Oui, uniquement. En moyen format, un Pentax, souvent. Quand je le peux, je développe moi-même mes photos. Avec l’argentique, il y a un rapport au temps assez fort. Je ne peux pas montrer ce que je fais, par exemple. Ni au modèle, ni au client. Il faut attendre et faire confiance. Ce temps incompressible du développement m’est nécessaire pour éditer ensuite mes images, les choisir, les digérer, monter mon sujet. Et puis, la sensibilité n’est pas la même du tout. En laboratoire, je peux accéder à des couleurs beaucoup plus sincères. Oui, sincères, c’est le mot. C’est la meilleure manière de pouvoir contrôler mes couleurs, ma lumière, mon impression. C’est incroyable. Et puis une pellicule, c’est physique, matériel, ça se touche, ça se classe.
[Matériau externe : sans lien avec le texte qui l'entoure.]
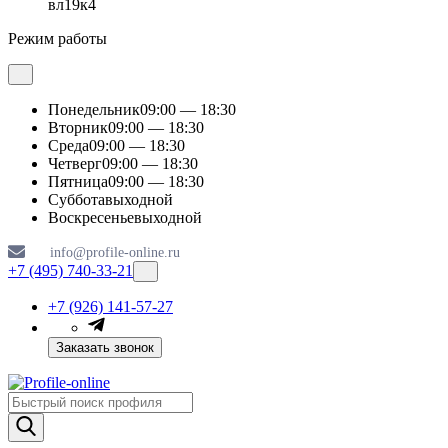
вл19к4
Режим работы
Понедельник
09:00 — 18:30
Вторник
09:00 — 18:30
Среда
09:00 — 18:30
Четверг
09:00 — 18:30
Пятница
09:00 — 18:30
Суббота
выходной
Воскресенье
выходной
info@profile-online.ru
+7 (495) 740-33-21
+7 (926) 141-57-27
Заказать звонок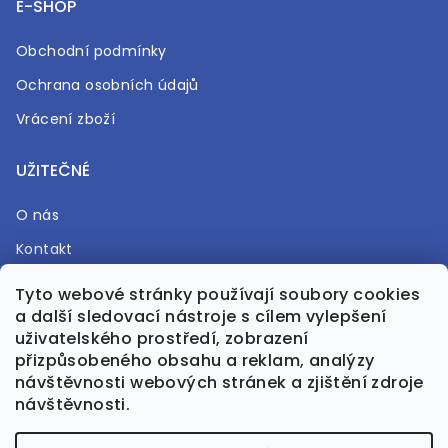
E-SHOP
Obchodní podmínky
Ochrana osobních údajů
Vrácení zboží
UŽITEČNÉ
O nás
Kontakt
Časté otázky
Tyto webové stránky používají soubory cookies
a další sledovací nástroje s cílem vylepšení
Prodejna
uživatelského prostředí, zobrazení
přizpůsobeného obsahu a reklam, analýzy
návštěvnosti webových stránek a zjištění zdroje
návštěvnosti.
Vytvořil Shoptet Premium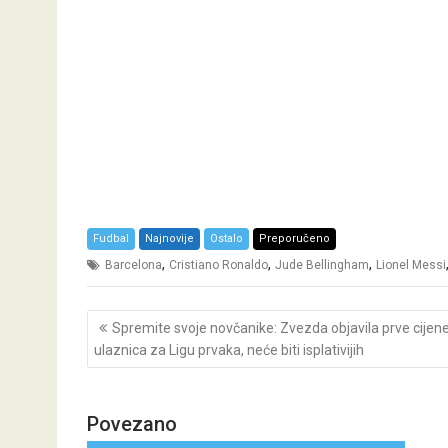
Fudbal
Najnovije
Ostalo
Preporučeno
,
,
,
Barcelona
Cristiano Ronaldo
Jude Bellingham
Lionel Messi
Post
Spremite svoje novčanike: Zvezda objavila prve cijen
navigation
ulaznica za Ligu prvaka, neće biti isplativijih
Povezano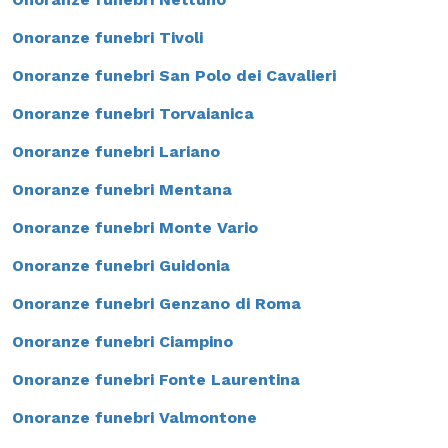
Onoranze funebri Tivoli
Onoranze funebri San Polo dei Cavalieri
Onoranze funebri Torvaianica
Onoranze funebri Lariano
Onoranze funebri Mentana
Onoranze funebri Monte Vario
Onoranze funebri Guidonia
Onoranze funebri Genzano di Roma
Onoranze funebri Ciampino
Onoranze funebri Fonte Laurentina
Onoranze funebri Valmontone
Les photographes et artistes qui t’inspirent ?

J’en ai plein ! J’adore le travail de Joel Meyerowitz, par exemple. Mais aussi Alec Soth, Mary Ellen Mark, Nan Goldin, Dorothea Lange ou Jane Evelyn Atwood. J’aime leur sensibilité. avec eux, je ressens des sensations, des émotions. C’est humain, chaleureux, émouvant et beau.

Tes projets futurs ?

J’ai deux expositions de prévues. La première avec le Palm Studio Prize, à Londres. Ça se passe à la East Photographic Gallery à partir du 14 novembre. Et une autre avec le Vogue Italie, à Milan, dans le parc du Giardini di Porta Venezia où une sélection de 30 artistes y sera exposée. J’ai la joie d’en faire partie, dès le 30 octobre.